> [Set exercise]
Retype the stretch of the passage about Detroit and Pittsburgh from "There are lots" through "to surrounding neighborhoods.".
** START Selection **
There are lots of good things happening these days in Downtown and Midtown Detroit. I'm hoping both will continue to gentrify and form a thriving "blob" of sorts that will start radiating its benefits outwards, much as how Center City Philadelphia has been the epicenter of growth radiating gentrification outwards to surrounding neighborhoods.

With that being said Detroit's city proper needs to "bottom out" soon. Pittsburgh nosedived but has now finally hit rock bottom around 307,000 people and has been waffling around that number for a while. I think it is now "right-sized" as many of the people who remain and/or are moving here today are more educated, have higher incomes (leading to higher tax revenues), and less likely to commit crime. It would be nice if we didn't lose 350,000+ people, but we're making lemonade out of lemons. Detroit needs to do the same. They need to have a plan of "We'll probably level off at 600,000 residents, and we need to think of ways to make those 600,000 happier" instead of trying to convince the people who are still hellbent on leaving to stay.
** END Selection **
** START Supplied information **
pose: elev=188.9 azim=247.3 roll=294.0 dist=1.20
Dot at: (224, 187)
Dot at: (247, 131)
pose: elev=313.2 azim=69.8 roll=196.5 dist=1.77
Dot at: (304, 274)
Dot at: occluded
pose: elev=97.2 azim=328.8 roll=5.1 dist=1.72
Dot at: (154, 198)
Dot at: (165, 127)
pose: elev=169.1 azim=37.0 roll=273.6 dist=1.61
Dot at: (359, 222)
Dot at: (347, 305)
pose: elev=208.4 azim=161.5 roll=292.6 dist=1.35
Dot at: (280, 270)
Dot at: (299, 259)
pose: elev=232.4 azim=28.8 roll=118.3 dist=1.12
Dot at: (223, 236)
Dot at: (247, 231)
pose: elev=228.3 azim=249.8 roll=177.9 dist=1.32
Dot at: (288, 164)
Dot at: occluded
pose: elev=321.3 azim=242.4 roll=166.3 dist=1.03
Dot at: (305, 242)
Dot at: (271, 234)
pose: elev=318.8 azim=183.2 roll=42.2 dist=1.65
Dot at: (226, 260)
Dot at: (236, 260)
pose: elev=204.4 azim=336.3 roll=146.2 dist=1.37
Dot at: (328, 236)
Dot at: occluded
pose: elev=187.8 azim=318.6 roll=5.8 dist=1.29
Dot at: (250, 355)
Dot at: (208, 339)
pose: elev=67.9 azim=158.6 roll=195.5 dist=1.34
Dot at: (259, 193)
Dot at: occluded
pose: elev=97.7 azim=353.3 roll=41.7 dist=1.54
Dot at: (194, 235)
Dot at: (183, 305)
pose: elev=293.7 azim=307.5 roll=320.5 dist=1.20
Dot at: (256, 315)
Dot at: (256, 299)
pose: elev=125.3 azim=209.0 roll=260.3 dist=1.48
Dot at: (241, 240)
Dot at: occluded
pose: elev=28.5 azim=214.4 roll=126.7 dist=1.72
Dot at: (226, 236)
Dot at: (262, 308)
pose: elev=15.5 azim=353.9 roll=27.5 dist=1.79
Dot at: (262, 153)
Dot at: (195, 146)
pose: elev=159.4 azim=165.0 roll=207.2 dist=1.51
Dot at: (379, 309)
** END Supplied information **
> [Complete answer]
There are lots of good things happening these days in Downtown and Midtown Detroit. I'm hoping both will continue to gentrify and form a thriving "blob" of sorts that will start radiating its benefits outwards, much as how Center City Philadelphia has been the epicenter of growth radiating gentrification outwards to surrounding neighborhoods.